You describe the arguments of AI safety advocates as being handwavey and lacking rigor. Do you believe you have arguments for why AI safety should not be a concern that are more rigorous? If not, do you think there's a reason why we should privilege your position?
Most of the arguments I've heard from you are arguments that AI is going to progress slowly. I haven't heard arguments from AI safety advocates that AI will progress quickly, so I'm not sure there is a disagreement. I've heard arguments that AI may progress quickly, but a few anecdotes about instances of slow progress strike me as a pretty handwavey/non-rigorous response. I could just as easily provide anecdotes of unexpectedly quick progress (e.g. AIs able to beat humans at Go arrived ~10 years ahead of schedule). Note that the claim you are going for is a substantially stronger one than the one I hear from AI safety folks: you're saying that we can be confident that things will play out in one particular way, and AI safety people say that we should be prepared for the possibility that things play out in a variety of different ways.
FWIW, I'm pretty sure Bostrom's thinking on AI predates Less Wrong by quite a bit.
There have been a few attempts to reach out to broader audiences in the past, but mostly in very politically/ideologically loaded topics.
After seeing several examples of how little understanding people have about the difficulties in creating a friendly AI, I'm horrified. And I'm not even talking about a farmer on some hidden ranch, but about people who should know about these things, researchers, software developers meddling with AI research, and so on.
What made me write this post, was a highly voted answer on stackexchange.com, which claims that the danger of superhuman AI is a non-issue, and that the only way for an AI to wipe out humanity is if "some insane human wanted that, and told the AI to find a way to do it". And the poster claims to be working in the AI field.

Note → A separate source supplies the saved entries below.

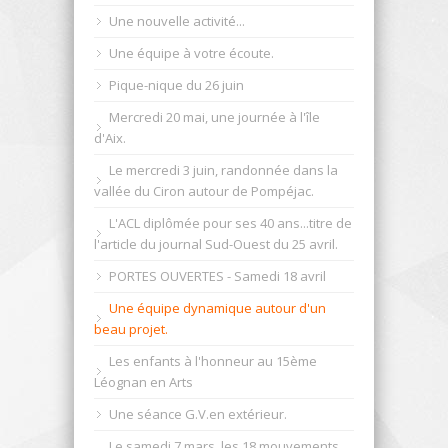
Une nouvelle activité...
Une équipe à votre écoute.
Pique-nique du 26 juin
Mercredi 20 mai, une journée à l'île
d'Aix.
Le mercredi 3 juin, randonnée dans la
vallée du Ciron autour de Pompéjac.
L'ACL diplômée pour ses 40 ans...titre de
l'article du journal Sud-Ouest du 25 avril.
PORTES OUVERTES - Samedi 18 avril
Une équipe dynamique autour d'un
beau projet.
Les enfants à l'honneur au 15ème
Léognan en Arts
Une séance G.V.en extérieur.
Le samedi 7 mars, les 18 mouvements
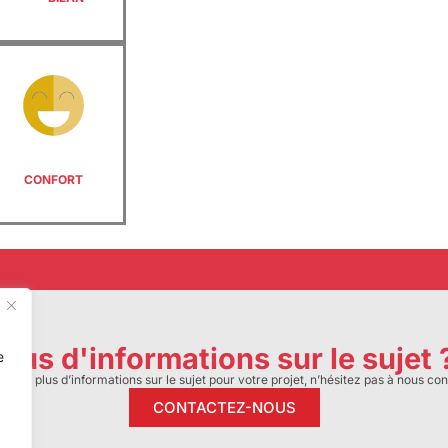
CONFORT
Plus d'informations sur le sujet 
e
sirez plus d’informations sur le sujet pour votre projet, n’hésitez pas à nous con
CONTACTEZ-NOUS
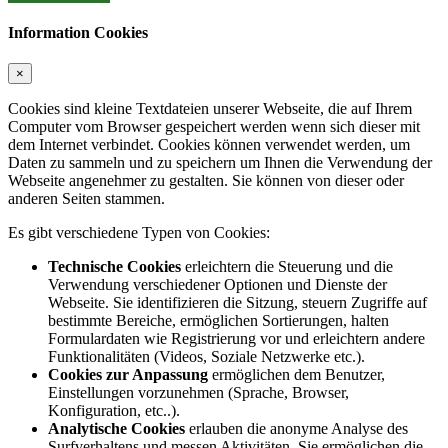
Information Cookies
×
Cookies sind kleine Textdateien unserer Webseite, die auf Ihrem
Computer vom Browser gespeichert werden wenn sich dieser mit
dem Internet verbindet. Cookies können verwendet werden, um
Daten zu sammeln und zu speichern um Ihnen die Verwendung der
Webseite angenehmer zu gestalten. Sie können von dieser oder
anderen Seiten stammen.
Es gibt verschiedene Typen von Cookies:
Technische Cookies
erleichtern die Steuerung und die
Verwendung verschiedener Optionen und Dienste der
Webseite. Sie identifizieren die Sitzung, steuern Zugriffe auf
bestimmte Bereiche, ermöglichen Sortierungen, halten
Formulardaten wie Registrierung vor und erleichtern andere
Funktionalitäten (Videos, Soziale Netzwerke etc.).
Cookies zur Anpassung
ermöglichen dem Benutzer,
Einstellungen vorzunehmen (Sprache, Browser,
Konfiguration, etc..).
Analytische Cookies
erlauben die anonyme Analyse des
Surfverhaltens und messen Aktivitäten. Sie ermöglichen die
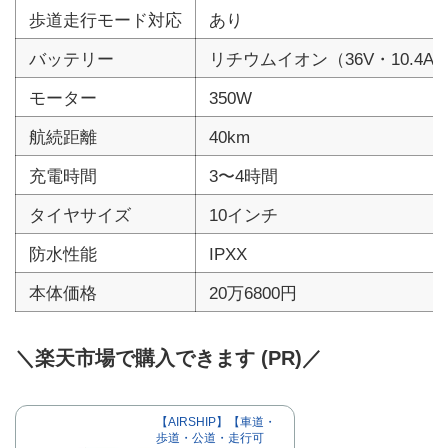
歩道走行モード対応
あり
バッテリー
リチウムイオン（36V・10.4Ah
モーター
350W
航続距離
40km
充電時間
3〜4時間
タイヤサイズ
10インチ
防水性能
IPXX
本体価格
20万6800円
＼楽天市場で購入できます (PR)／
【AIRSHIP】【車道・
歩道・公道・走行可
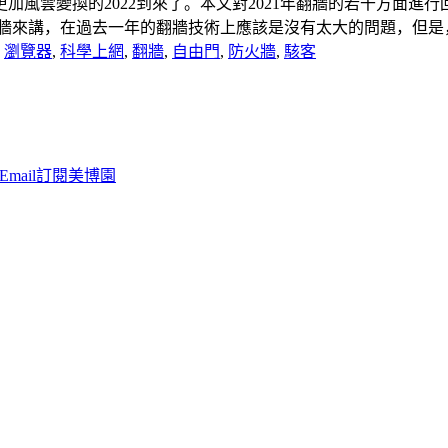
加風雲變換的2022到來了。本文對2021年翻牆的若干方面進行
講，在過去一年的翻牆技術上應該是沒有太大的問題，但是，中共一貫
,
瀏覽器
,
科學上網
,
翻牆
,
自由門
,
防火牆
,
駭客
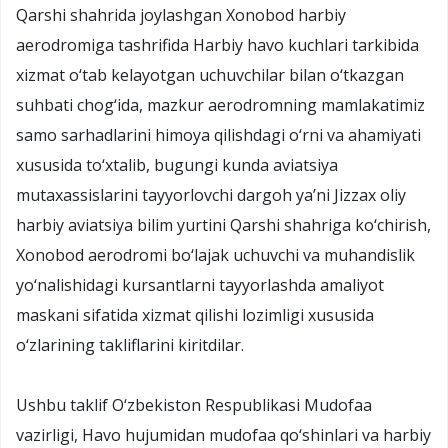
Qarshi shahrida joylashgan Xonobod harbiy
aerodromiga tashrifida Harbiy havo kuchlari tarkibida
xizmat o‘tab kelayotgan uchuvchilar bilan o‘tkazgan
suhbati chog‘ida, mazkur aerodromning mamlakatimiz
samo sarhadlarini himoya qilishdagi o‘rni va ahamiyati
xususida to‘xtalib, bugungi kunda aviatsiya
mutaxassislarini tayyorlovchi dargoh ya’ni Jizzax oliy
harbiy aviatsiya bilim yurtini Qarshi shahriga ko‘chirish,
Xonobod aerodromi bo‘lajak uchuvchi va muhandislik
yo‘nalishidagi kursantlarni tayyorlashda amaliyot
maskani sifatida xizmat qilishi lozimligi xususida
o‘zlarining takliflarini kiritdilar.
Ushbu taklif O‘zbekiston Respublikasi Mudofaa
vazirligi, Havo hujumidan mudofaa qo‘shinlari va harbiy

I've also seen a TEDx talk about AIs. The talker didn't even hear about the paperclip maximizer, and the talk was about the dangers presented by the AIs as depicted in the movies, like the Terminator, where an AI "rebels", but we can hope that AIs would not rebel as they cannot feel emotion, so we should hope the events depicted in such movies will not happen, and all we have to do is for ourselves to be ethical and not deliberately write malicious AI, and then everything will be OK.
The sheer and mind-boggling stupidity of this makes me want to scream.

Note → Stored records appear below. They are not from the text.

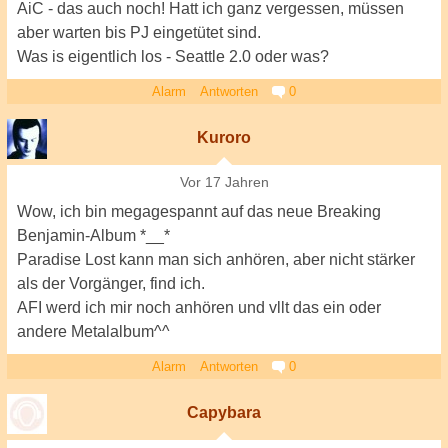
AiC - das auch noch! Hatt ich ganz vergessen, müssen
aber warten bis PJ eingetütet sind.
Was is eigentlich los - Seattle 2.0 oder was?
Alarm
Antworten
0
Kuroro
Vor 17 Jahren
Wow, ich bin megagespannt auf das neue Breaking
Benjamin-Album *__*
Paradise Lost kann man sich anhören, aber nicht stärker
als der Vorgänger, find ich.
AFI werd ich mir noch anhören und vllt das ein oder
andere Metalalbum^^
Alarm
Antworten
0
Capybara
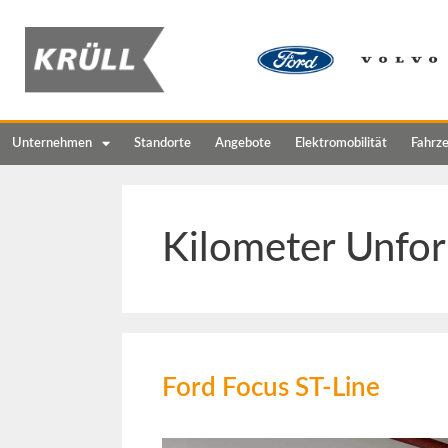
Unternehmen
Standorte
Angebote
Elektromobilität
Fahrz
Kilometer Unfor
Ford Focus ST-Line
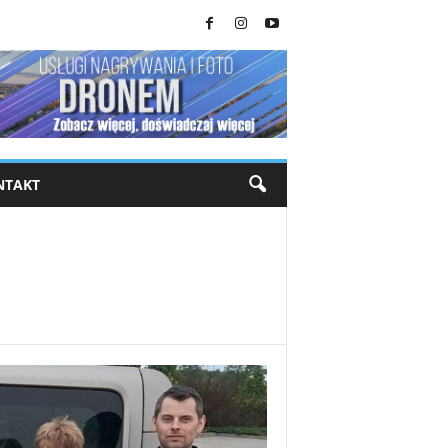
NTAKT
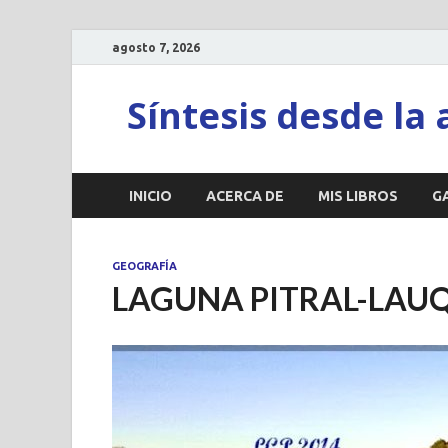
agosto 7, 2026
Síntesis desde la 
INICIO
ACERCA DE
MIS LIBROS
G
GEOGRAFÍA
LAGUNA PITRAL-LAU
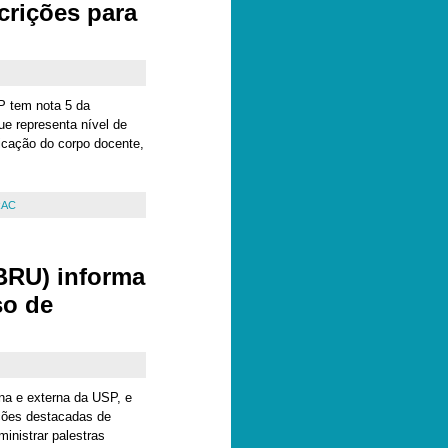
crições para
 tem nota 5 da
e representa nível de
icação do corpo docente,
RAC
BRU) informa
so de
rna e externa da USP, e
ições destacadas de
ministrar palestras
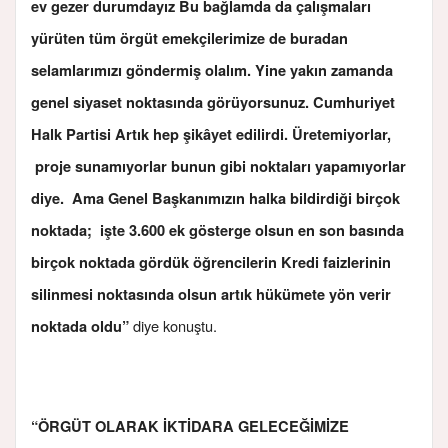
ev gezer durumdayız Bu bağlamda da çalışmaları
yürüten tüm örgüt emekçilerimize de buradan
selamlarımızı göndermiş olalım. Yine yakın zamanda
genel siyaset noktasında görüyorsunuz. Cumhuriyet
Halk Partisi Artık hep şikâyet edilirdi. Üretemiyorlar,
proje sunamıyorlar bunun gibi noktaları yapamıyorlar
diye. Ama Genel Başkanımızın halka bildirdiği birçok
noktada; işte 3.600 ek gösterge olsun en son basında
birçok noktada gördük öğrencilerin Kredi faizlerinin
silinmesi noktasında olsun artık hükümete yön verir
diye konuştu.
noktada oldu”
“ÖRGÜT OLARAK İKTİDARA GELECEĞİMİZE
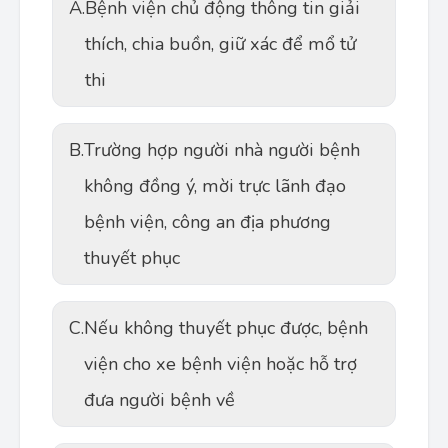
A.
Bệnh viện chủ động thông tin giải
thích, chia buồn, giữ xác để mổ tử
thi
B.
Trường hợp người nhà người bệnh
không đồng ý, mời trực lãnh đạo
bệnh viện, công an địa phương
thuyết phục
C.
Nếu không thuyết phục được, bệnh
viện cho xe bệnh viện hoặc hỗ trợ
đưa người bệnh về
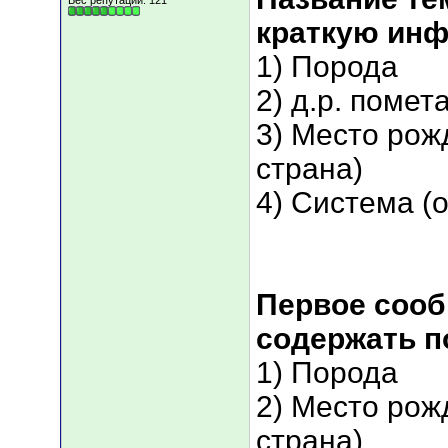
Вес репутации:
121
краткую ин
1) Порода
2) д.р. помет
3) Место рож
страна)
4) Система (о
Первое соо
содержать 
1) Порода
2) Место рож
страна)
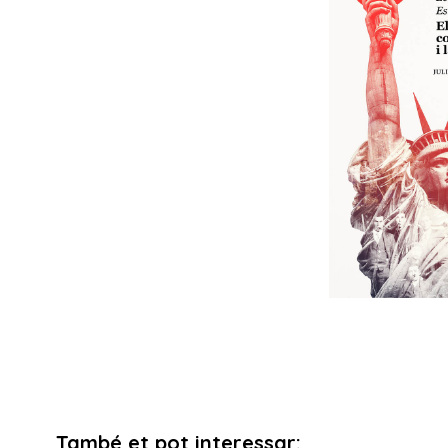
També et pot interessar:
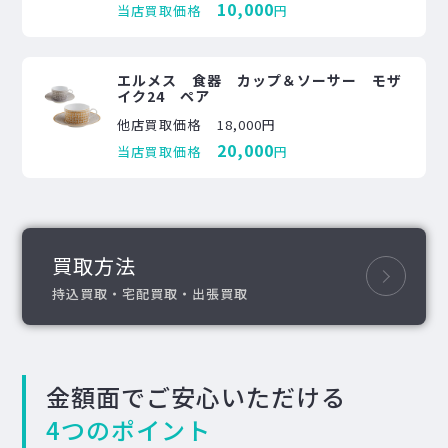
10,000
当店買取価格
円
エルメス 食器 カップ＆ソーサー モザ
イク24 ペア
他店買取価格
18,000円
20,000
当店買取価格
円
買取方法
持込買取・宅配買取・出張買取
金額面でご安心いただける
4つのポイント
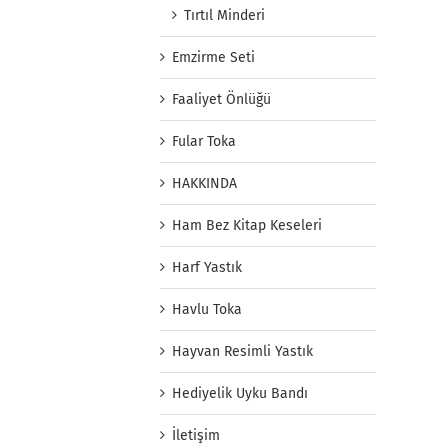
Tırtıl Minderi
Emzirme Seti
Faaliyet Önlüğü
Fular Toka
HAKKINDA
Ham Bez Kitap Keseleri
Harf Yastık
Havlu Toka
Hayvan Resimli Yastık
Hediyelik Uyku Bandı
İletişim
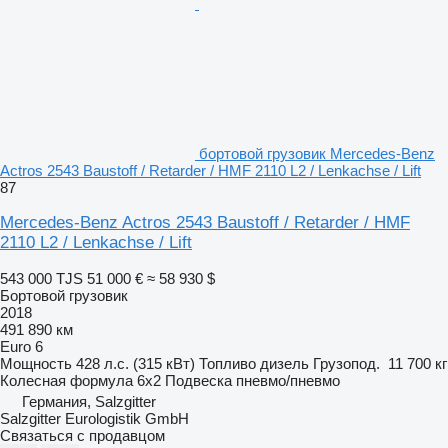
бортовой грузовик Mercedes-Benz
Actros 2543 Baustoff / Retarder / HMF 2110 L2 / Lenkachse / Lift
87
Mercedes-Benz Actros 2543 Baustoff / Retarder / HMF
2110 L2 / Lenkachse / Lift
543 000 TJS
51 000 €
≈ 58 930 $
Бортовой грузовик
2018
491 890 км
Euro 6
Мощность
428 л.с. (315 кВт)
Топливо
дизель
Грузопод.
11 700 кг
Колесная формула
6x2
Подвеска
пневмо/пневмо
Германия, Salzgitter
Salzgitter Eurologistik GmbH
Связаться с продавцом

We should find a way to increase public awareness of the difficulty of the problem. The paperclip maximizer should become part of public consciousness, a part of pop culture. Whenever there is a relevant discussion about the topic, we should mention it. We should increase awareness of old fairy tales with a jinn who misinterprets wishes. Whatever it takes to ingrain the importance of these problems into public consciousness.
There are many people graduating every year who've never heard about these problems. Or if they did, they dismiss it as a non-issue, a contradictory thought experiment which can be dismissed without a second though:
We don't want our future AI researches to start working with such a mentality.
What can we do to raise awareness? We don't have the funding to make a movie which becomes a cult classic. We might start downvoting and commenting on the aforementioned stackexchange post, but that would not solve much if anything.